» **WHAT THE TASK REQUIRES**: Make an exact reproduction of all the data.

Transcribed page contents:

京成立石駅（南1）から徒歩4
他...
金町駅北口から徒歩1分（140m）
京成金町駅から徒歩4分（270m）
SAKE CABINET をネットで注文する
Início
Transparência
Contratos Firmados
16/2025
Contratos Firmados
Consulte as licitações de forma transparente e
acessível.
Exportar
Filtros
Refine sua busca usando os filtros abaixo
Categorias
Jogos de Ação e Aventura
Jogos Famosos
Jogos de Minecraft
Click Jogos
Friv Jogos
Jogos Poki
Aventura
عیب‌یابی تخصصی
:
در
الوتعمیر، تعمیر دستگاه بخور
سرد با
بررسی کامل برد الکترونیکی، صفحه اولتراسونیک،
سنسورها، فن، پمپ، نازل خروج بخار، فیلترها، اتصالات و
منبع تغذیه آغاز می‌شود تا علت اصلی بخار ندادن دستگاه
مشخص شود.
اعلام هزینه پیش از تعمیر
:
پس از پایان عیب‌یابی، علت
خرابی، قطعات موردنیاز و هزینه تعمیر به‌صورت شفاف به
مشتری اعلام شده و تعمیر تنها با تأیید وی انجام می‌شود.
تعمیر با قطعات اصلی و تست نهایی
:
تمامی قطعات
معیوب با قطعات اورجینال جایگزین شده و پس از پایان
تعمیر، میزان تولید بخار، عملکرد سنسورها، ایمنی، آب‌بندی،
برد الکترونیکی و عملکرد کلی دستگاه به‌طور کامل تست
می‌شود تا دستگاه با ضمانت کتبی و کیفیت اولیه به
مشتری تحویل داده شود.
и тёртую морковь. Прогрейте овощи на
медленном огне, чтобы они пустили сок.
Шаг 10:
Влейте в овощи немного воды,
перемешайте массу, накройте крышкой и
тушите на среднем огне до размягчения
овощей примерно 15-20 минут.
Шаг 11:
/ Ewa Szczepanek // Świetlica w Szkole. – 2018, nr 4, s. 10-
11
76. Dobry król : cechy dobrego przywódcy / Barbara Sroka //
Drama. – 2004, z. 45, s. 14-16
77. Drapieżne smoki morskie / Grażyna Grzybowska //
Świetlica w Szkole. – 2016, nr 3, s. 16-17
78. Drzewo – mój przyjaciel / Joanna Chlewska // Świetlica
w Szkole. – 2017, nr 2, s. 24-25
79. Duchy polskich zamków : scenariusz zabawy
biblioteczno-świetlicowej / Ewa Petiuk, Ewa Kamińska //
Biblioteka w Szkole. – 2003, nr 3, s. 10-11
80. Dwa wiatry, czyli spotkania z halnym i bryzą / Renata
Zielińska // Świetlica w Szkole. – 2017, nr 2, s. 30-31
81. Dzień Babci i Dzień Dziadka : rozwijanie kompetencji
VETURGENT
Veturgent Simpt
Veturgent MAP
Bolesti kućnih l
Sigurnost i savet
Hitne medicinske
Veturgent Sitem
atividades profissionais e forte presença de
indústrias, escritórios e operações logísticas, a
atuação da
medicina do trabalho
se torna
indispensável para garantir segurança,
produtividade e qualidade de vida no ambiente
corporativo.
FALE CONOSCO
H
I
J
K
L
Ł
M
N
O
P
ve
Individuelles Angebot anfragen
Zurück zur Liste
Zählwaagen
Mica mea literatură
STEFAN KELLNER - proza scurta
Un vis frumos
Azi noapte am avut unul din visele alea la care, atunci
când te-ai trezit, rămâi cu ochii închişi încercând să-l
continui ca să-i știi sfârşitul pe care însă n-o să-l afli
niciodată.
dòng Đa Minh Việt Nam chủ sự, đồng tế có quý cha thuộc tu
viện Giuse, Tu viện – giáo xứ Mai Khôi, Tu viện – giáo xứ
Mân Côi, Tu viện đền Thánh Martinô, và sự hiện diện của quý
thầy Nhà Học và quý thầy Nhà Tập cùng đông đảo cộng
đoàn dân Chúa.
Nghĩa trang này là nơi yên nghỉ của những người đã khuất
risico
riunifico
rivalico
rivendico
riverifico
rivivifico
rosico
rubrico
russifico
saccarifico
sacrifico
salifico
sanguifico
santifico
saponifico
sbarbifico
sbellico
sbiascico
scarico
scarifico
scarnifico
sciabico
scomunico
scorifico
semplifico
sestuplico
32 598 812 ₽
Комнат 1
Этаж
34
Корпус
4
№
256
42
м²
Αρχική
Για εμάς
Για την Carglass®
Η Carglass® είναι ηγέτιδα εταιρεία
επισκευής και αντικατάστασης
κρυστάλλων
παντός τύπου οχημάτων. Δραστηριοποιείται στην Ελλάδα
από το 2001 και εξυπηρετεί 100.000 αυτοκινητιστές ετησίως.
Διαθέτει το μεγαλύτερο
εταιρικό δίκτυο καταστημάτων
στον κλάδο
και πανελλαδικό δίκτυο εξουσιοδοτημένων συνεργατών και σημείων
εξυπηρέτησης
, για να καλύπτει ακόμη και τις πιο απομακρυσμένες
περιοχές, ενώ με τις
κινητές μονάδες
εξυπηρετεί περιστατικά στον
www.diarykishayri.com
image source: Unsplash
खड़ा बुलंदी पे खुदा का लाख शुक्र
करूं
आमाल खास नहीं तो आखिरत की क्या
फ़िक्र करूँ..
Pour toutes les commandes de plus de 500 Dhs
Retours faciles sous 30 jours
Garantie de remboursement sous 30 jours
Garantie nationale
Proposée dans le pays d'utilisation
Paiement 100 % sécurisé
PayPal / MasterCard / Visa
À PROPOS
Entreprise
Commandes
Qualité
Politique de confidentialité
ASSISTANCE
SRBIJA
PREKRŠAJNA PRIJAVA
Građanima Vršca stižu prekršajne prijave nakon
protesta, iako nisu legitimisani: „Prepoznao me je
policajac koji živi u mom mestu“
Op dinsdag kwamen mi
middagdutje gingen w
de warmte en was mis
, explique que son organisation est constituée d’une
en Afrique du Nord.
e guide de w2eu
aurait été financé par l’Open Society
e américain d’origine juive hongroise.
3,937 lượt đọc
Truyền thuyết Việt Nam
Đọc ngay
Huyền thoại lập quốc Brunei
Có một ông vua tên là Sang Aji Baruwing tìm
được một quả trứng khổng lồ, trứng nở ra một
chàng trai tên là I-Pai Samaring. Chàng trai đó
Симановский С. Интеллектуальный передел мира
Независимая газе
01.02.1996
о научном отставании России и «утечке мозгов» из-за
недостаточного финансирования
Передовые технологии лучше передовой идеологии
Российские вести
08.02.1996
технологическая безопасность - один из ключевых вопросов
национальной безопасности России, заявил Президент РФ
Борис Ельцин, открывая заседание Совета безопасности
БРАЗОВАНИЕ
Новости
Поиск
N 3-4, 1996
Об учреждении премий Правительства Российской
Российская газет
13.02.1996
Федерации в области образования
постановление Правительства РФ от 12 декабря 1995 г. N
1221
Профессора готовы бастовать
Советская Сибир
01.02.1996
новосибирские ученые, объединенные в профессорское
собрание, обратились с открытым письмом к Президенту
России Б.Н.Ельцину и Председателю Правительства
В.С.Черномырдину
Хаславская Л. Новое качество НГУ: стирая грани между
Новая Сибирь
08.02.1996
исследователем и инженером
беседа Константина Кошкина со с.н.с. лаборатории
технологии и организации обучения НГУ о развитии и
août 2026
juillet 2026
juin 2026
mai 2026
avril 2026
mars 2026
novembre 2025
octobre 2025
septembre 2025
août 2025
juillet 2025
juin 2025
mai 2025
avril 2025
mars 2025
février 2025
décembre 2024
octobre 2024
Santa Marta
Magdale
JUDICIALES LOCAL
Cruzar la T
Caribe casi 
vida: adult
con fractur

» **COMPLETED TASK**:
京成立石駅（南1）から徒歩4
他...
金町駅北口から徒歩1分（140m）
京成金町駅から徒歩4分（270m）
SAKE CABINET をネットで注文する
Início
Transparência
Contratos Firmados
16/2025
Contratos Firmados
Consulte as licitações de forma transparente e
acessível.
Exportar
Filtros
Refine sua busca usando os filtros abaixo
Categorias
Jogos de Ação e Aventura
Jogos Famosos
Jogos de Minecraft
Click Jogos
Friv Jogos
Jogos Poki
Aventura
عیب‌یابی تخصصی
:
در
الوتعمیر، تعمیر دستگاه بخور
سرد با
بررسی کامل برد الکترونیکی، صفحه اولتراسونیک،
سنسورها، فن، پمپ، نازل خروج بخار، فیلترها، اتصالات و
منبع تغذیه آغاز می‌شود تا علت اصلی بخار ندادن دستگاه
مشخص شود.
اعلام هزینه پیش از تعمیر
:
پس از پایان عیب‌یابی، علت
خرابی، قطعات موردنیاز و هزینه تعمیر به‌صورت شفاف به
مشتری اعلام شده و تعمیر تنها با تأیید وی انجام می‌شود.
تعمیر با قطعات اصلی و تست نهایی
:
تمامی قطعات
معیوب با قطعات اورجینال جایگزین شده و پس از پایان
تعمیر، میزان تولید بخار، عملکرد سنسورها، ایمنی، آب‌بندی،
برد الکترونیکی و عملکرد کلی دستگاه به‌طور کامل تست
می‌شود تا دستگاه با ضمانت کتبی و کیفیت اولیه به
مشتری تحویل داده شود.
и тёртую морковь. Прогрейте овощи на
медленном огне, чтобы они пустили сок.
Шаг 10:
Влейте в овощи немного воды,
перемешайте массу, накройте крышкой и
тушите на среднем огне до размягчения
овощей примерно 15-20 минут.
Шаг 11:
/ Ewa Szczepanek // Świetlica w Szkole. – 2018, nr 4, s. 10-
11
76. Dobry król : cechy dobrego przywódcy / Barbara Sroka //
Drama. – 2004, z. 45, s. 14-16
77. Drapieżne smoki morskie / Grażyna Grzybowska //
Świetlica w Szkole. – 2016, nr 3, s. 16-17
78. Drzewo – mój przyjaciel / Joanna Chlewska // Świetlica
w Szkole. – 2017, nr 2, s. 24-25
79. Duchy polskich zamków : scenariusz zabawy
biblioteczno-świetlicowej / Ewa Petiuk, Ewa Kamińska //
Biblioteka w Szkole. – 2003, nr 3, s. 10-11
80. Dwa wiatry, czyli spotkania z halnym i bryzą / Renata
Zielińska // Świetlica w Szkole. – 2017, nr 2, s. 30-31
81. Dzień Babci i Dzień Dziadka : rozwijanie kompetencji
VETURGENT
Veturgent Simpt
Veturgent MAP
Bolesti kućnih l
Sigurnost i savet
Hitne medicinske
Veturgent Sitem
atividades profissionais e forte presença de
indústrias, escritórios e operações logísticas, a
atuação da
medicina do trabalho
se torna
indispensável para garantir segurança,
produtividade e qualidade de vida no ambiente
corporativo.
FALE CONOSCO
H
I
J
K
L
Ł
M
N
O
P
ve
Individuelles Angebot anfragen
Zurück zur Liste
Zählwaagen
Mica mea literatură
STEFAN KELLNER - proza scurta
Un vis frumos
Azi noapte am avut unul din visele alea la care, atunci
când te-ai trezit, rămâi cu ochii închişi încercând să-l
continui ca să-i știi sfârşitul pe care însă n-o să-l afli
niciodată.
dòng Đa Minh Việt Nam chủ sự, đồng tế có quý cha thuộc tu
viện Giuse, Tu viện – giáo xứ Mai Khôi, Tu viện – giáo xứ
Mân Côi, Tu viện đền Thánh Martinô, và sự hiện diện của quý
thầy Nhà Học và quý thầy Nhà Tập cùng đông đảo cộng
đoàn dân Chúa.
Nghĩa trang này là nơi yên nghỉ của những người đã khuất
risico
riunifico
rivalico
rivendico
riverifico
rivivifico
rosico
rubrico
russifico
saccarifico
sacrifico
salifico
sanguifico
santifico
saponifico
sbarbifico
sbellico
sbiascico
scarico
scarifico
scarnifico
sciabico
scomunico
scorifico
semplifico
sestuplico
32 598 812 ₽
Комнат 1
Этаж
34
Корпус
4
№
256
42
м²
Αρχική
Για εμάς
Για την Carglass®
Η Carglass® είναι ηγέτιδα εταιρεία
επισκευής και αντικατάστασης
κρυστάλλων
παντός τύπου οχημάτων. Δραστηριοποιείται στην Ελλάδα
από το 2001 και εξυπηρετεί 100.000 αυτοκινητιστές ετησίως.
Διαθέτει το μεγαλύτερο
εταιρικό δίκτυο καταστημάτων
στον κλάδο
και πανελλαδικό δίκτυο εξουσιοδοτημένων συνεργατών και σημείων
εξυπηρέτησης
, για να καλύπτει ακόμη και τις πιο απομακρυσμένες
περιοχές, ενώ με τις
κινητές μονάδες
εξυπηρετεί περιστατικά στον
www.diarykishayri.com
image source: Unsplash
खड़ा बुलंदी पे खुदा का लाख शुक्र
करूं
आमाल खास नहीं तो आखिरत की क्या
फ़िक्र करूँ..
Pour toutes les commandes de plus de 500 Dhs
Retours faciles sous 30 jours
Garantie de remboursement sous 30 jours
Garantie nationale
Proposée dans le pays d'utilisation
Paiement 100 % sécurisé
PayPal / MasterCard / Visa
À PROPOS
Entreprise
Commandes
Qualité
Politique de confidentialité
ASSISTANCE
SRBIJA
PREKRŠAJNA PRIJAVA
Građanima Vršca stižu prekršajne prijave nakon
protesta, iako nisu legitimisani: „Prepoznao me je
policajac koji živi u mom mestu“
Op dinsdag kwamen mi
middagdutje gingen w
de warmte en was mis
, explique que son organisation est constituée d’une
en Afrique du Nord.
e guide de w2eu
aurait été financé par l’Open Society
e américain d’origine juive hongroise.
3,937 lượt đọc
Truyền thuyết Việt Nam
Đọc ngay
Huyền thoại lập quốc Brunei
Có một ông vua tên là Sang Aji Baruwing tìm
được một quả trứng khổng lồ, trứng nở ra một
chàng trai tên là I-Pai Samaring. Chàng trai đó
Симановский С. Интеллектуальный передел мира
Независимая газе
01.02.1996
о научном отставании России и «утечке мозгов» из-за
недостаточного финансирования
Передовые технологии лучше передовой идеологии
Российские вести
08.02.1996
технологическая безопасность - один из ключевых вопросов
национальной безопасности России, заявил Президент РФ
Борис Ельцин, открывая заседание Совета безопасности
БРАЗОВАНИЕ
Новости
Поиск
N 3-4, 1996
Об учреждении премий Правительства Российской
Российская газет
13.02.1996
Федерации в области образования
постановление Правительства РФ от 12 декабря 1995 г. N
1221
Профессора готовы бастовать
Советская Сибир
01.02.1996
новосибирские ученые, объединенные в профессорское
собрание, обратились с открытым письмом к Президенту
России Б.Н.Ельцину и Председателю Правительства
В.С.Черномырдину
Хаславская Л. Новое качество НГУ: стирая грани между
Новая Сибирь
08.02.1996
исследователем и инженером
беседа Константина Кошкина со с.н.с. лаборатории
технологии и организации обучения НГУ о развитии и
août 2026
juillet 2026
juin 2026
mai 2026
avril 2026
mars 2026
novembre 2025
octobre 2025
septembre 2025
août 2025
juillet 2025
juin 2025
mai 2025
avril 2025
mars 2025
février 2025
décembre 2024
octobre 2024
Santa Marta
Magdale
JUDICIALES LOCAL
Cruzar la T
Caribe casi 
vida: adult
con fractur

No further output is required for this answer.